Le vendredi 27 février, Sophie Binet, secrétaire générale de la CGT, a dénoncé l’instrumentalisation par le gouvernement de la mort de Quentin Deranque, un membre de l’Action française, pour des fins politiques. Cet événement tragique est utilisé, selon ses propos, pour « neutraliser la gauche ».

EN BREF

  • Sophie Binet critique l’utilisation politique de la mort de Quentin Deranque par le gouvernement.
  • Elle évoque une montée de l’extrême droite pour affaiblir la gauche.
  • Des déclarations ministérielles sont jugées graves par la secrétaire générale de la CGT.

Dans une interview accordée au journal Libération, Sophie Binet a exprimé son indignation face à ce qu’elle qualifie d' »instrumentalisation honteuse ». Selon elle, cette stratégie vise à renforcer la position de l’extrême droite tout en marginalisant les voix de gauche. Elle rappelle que la mort de Quentin Deranque est un événement tragique, mais souligne que l’exécutif semble vouloir inverser la narrative en présentant la gauche comme violente, alors que l’histoire récente montre que l’extrême droite a été responsable de nombreux actes violents.

Les propos de Sophie Binet font écho à ceux de la ministre déléguée à l’Égalité femmes-hommes, Aurore Bergé, qui a récemment déclaré que « LFI c’est un parti anti-France ». Cette déclaration, qui rappelle des expressions historiques liées à l’antisémitisme, est perçue par Binet comme une tentative de diaboliser les alliances politiques à gauche.

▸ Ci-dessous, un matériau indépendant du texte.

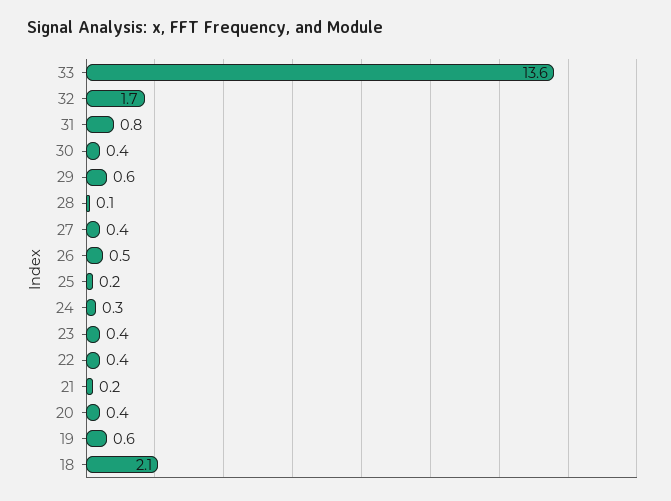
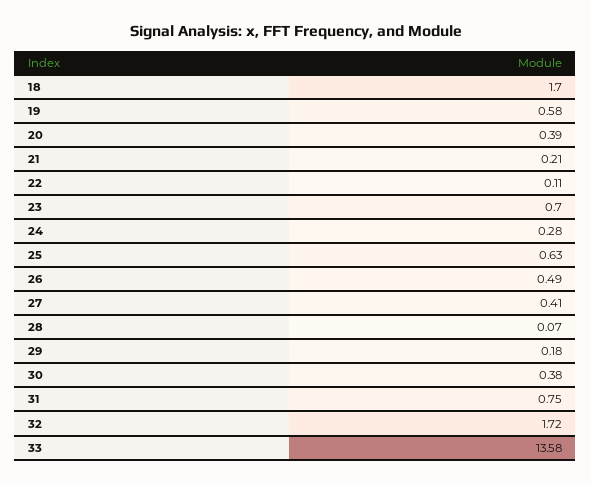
  {
    "33": 13.58,
    "32": 1.72,
    "31": 0.75,
    "30": 0.38,
-   "29": 0.6,
+   "29": 0.18,
    "28": 0.07,
    "27": 0.41,
    "26": 0.49,
-   "25": 0.2,
+   "25": 0.63,
    "24": 0.28,
-   "23": 0.4,
+   "23": 0.7,
-   "22": 0.4,
+   "22": 0.11,
    "21": 0.21,
    "20": 0.39,
    "19": 0.58,
-   "18": 2.1
+   "18": 1.7
  }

En évoquant l’absence de rigueur dans les déclarations officielles, Binet souligne que la communication du ministre de la Justice concernant un incident alors qu’une enquête est en cours pose un problème éthique. Elle affirme que ces interventions précoces peuvent créer un climat de tension et de division, favorisant ainsi la montée de l’extrême droite au détriment des partis de gauche.

Cette situation soulève des questions importantes sur la manière dont les événements tragiques peuvent être instrumentalisés à des fins politiques. En effet, Sophie Binet rappelle que l’extrême droite a causé un nombre de meurtres bien plus conséquent que la gauche radicale, comme l’indique l’historien Nicolas Lebourg. Cette mise en perspective souligne la nécessité d’un débat public équilibré, loin des stratégies politiciennes.

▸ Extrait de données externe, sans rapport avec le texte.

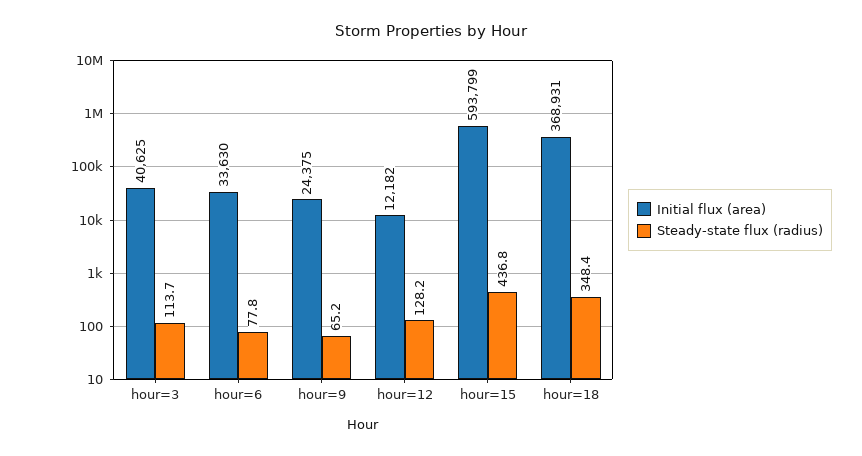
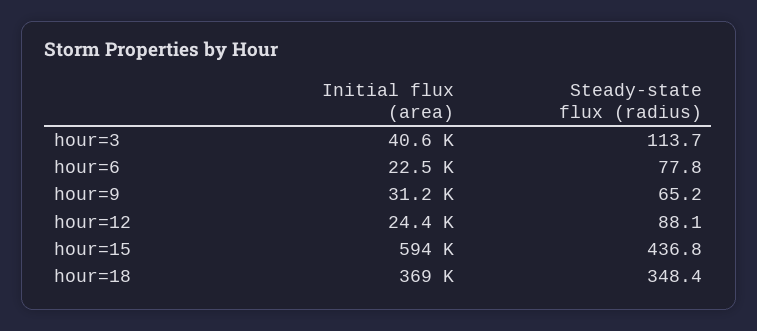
  {
    "Initial flux (area)": {
      "hour=3": 40625,
-     "hour=6": 33630,
+     "hour=6": 22500,
-     "hour=9": 24375,
+     "hour=9": 31200,
-     "hour=12": 12182,
+     "hour=12": 24400,
      "hour=15": 593799,
      "hour=18": 368931
    },
    "Steady-state flux (radius)": {
      "hour=3": 113.7,
      "hour=6": 77.8,
      "hour=9": 65.2,
-     "hour=12": 128.2,
+     "hour=12": 88.1,
      "hour=15": 436.8,
      "hour=18": 348.4
    }
  }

La secrétaire générale de la CGT appelle à une vigilance accrue face à ces discours qui, selon elle, cherchent à déstabiliser le paysage politique français. En agissant ainsi, le gouvernement pourrait contribuer à renforcer les tensions entre les différentes factions politiques, rendant le climat démocratique encore plus fragile.

Il est essentiel, pour la démocratie, de ne pas laisser les tragédies être détournées à des fins de manipulation politique. L’intervention de Sophie Binet s’inscrit dans un cadre plus large de défense des valeurs républicaines et de protection des voix dissidentes, qui sont souvent mises à mal dans un contexte de polarisation croissante.